8.0 YaSTでのシステム設定

SUSE Linux Enterpriseでは、YaSTはインストールとシステムの設定の両方を処理します。 この章ではシステムコンポーネント(ハードウェア)の設定、ネットワークアクセス、セキュリティ設定、およびユーザ管理について説明します。 テキストベースのYaSTインターフェースの概要は、セクション 8.12, テキストモードのYaST」を参照してください。 手動によるシステム設定の説明については、「セクション 19.3, /etc/sysconfigによるシステム設定を参照してください。

さまざまなYaSTモジュールを使って、YaSTでシステムを設定します。 ハードウェアプラットフォームおよびインストール済みのソフトウェアに応じて、YaSTがインストールされたシステムへのアクセス方法は異なります。

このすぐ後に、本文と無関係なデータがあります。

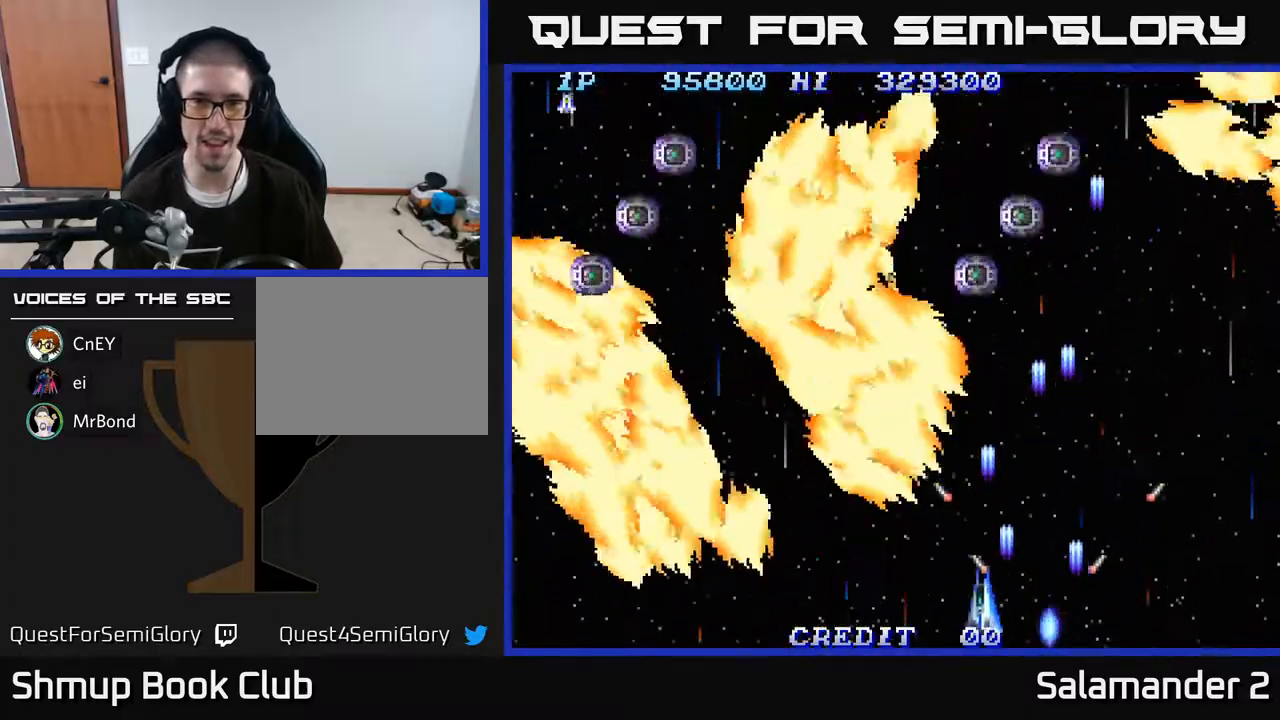
{"buttons": ["A", "DPAD_LEFT"], "right_stick": "center", "events": [[17, "A", "up"], [100, "A", "down"], [150, "A", "up"], [233, "A", "down"], [283, "A", "up"], [367, "A", "down"], [400, "A", "up"], [500, "A", "down"]]}
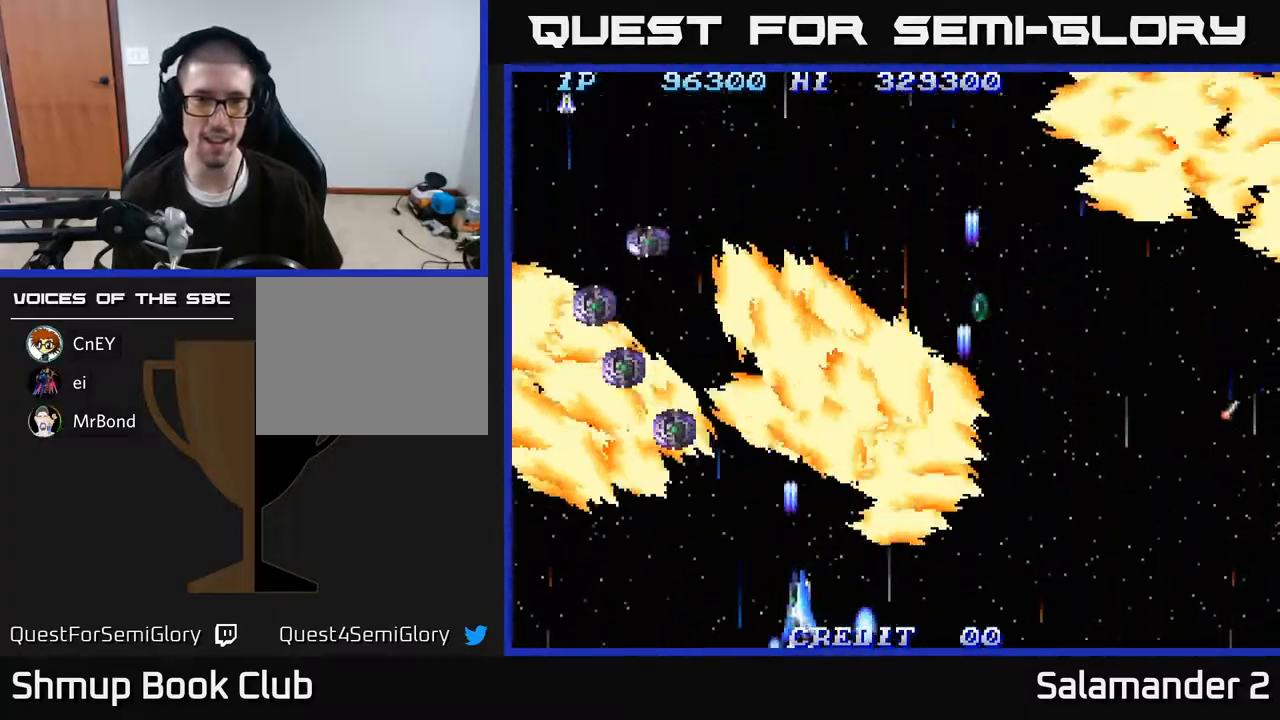
{"buttons": ["DPAD_LEFT"], "right_stick": "center", "events": [[33, "A", "up"], [117, "A", "down"], [183, "A", "up"], [250, "A", "down"], [317, "A", "up"], [400, "A", "down"], [433, "A", "up"]]}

KDEまたはGNOME内で、メインメニューからYaSTコントロールセンターを起動します。 YaSTがシステムファイルを変更するには、システム管理者の権限が必要なので、YaSTの開始前に、rootのパスワードを入力するように要求されます。

コマンドラインからYaSTを起動するには、コマンド「su」(rootユーザに変更するため)と入力してから、「yast2」と入力します。 テキストバージョンを起動するには、「yast2」ではなく、「yast」と入力します。 また、「yast」コマンドを使用すると、仮想コンソールの1つからプログラムを起動することもできます。

独自のディスプレイデバイスをサポートしないハードウェアプラットフォームの場合、または他のホストをリモート管理する場合は、YaSTをリモートで実行します。 最初に、YaSTを表示するホスト上のコンソールを開き、「ssh -X root@<system-to-configure>」コマンドを入力してrootを設定するためにシステムにログインし、Xサーバ出力を自分の端末にリダイレクトします。 SSHログインが成功したら「yast2」と入力して、グラフィカルモードでYaSTを起動します。

他のシステム上で、YaSTをテキストモードで起動するには、ssh root@<system-to-configure>コマンドを使用して接続を開きます。 その後、yastを使用してYaSTを起動します。

時間節約のため、個別のYaSTモジュールを直接起動できます。 モジュールを起動するには、「yast2 module_name」と入力します。 「yast2 -l」または「yast2 --list」と入力して、システムで使用可能になっているすべてのモジュールのリストを表示します。 たとえば、「yast2 lan」と入力して、ネットワークモジュールを起動します。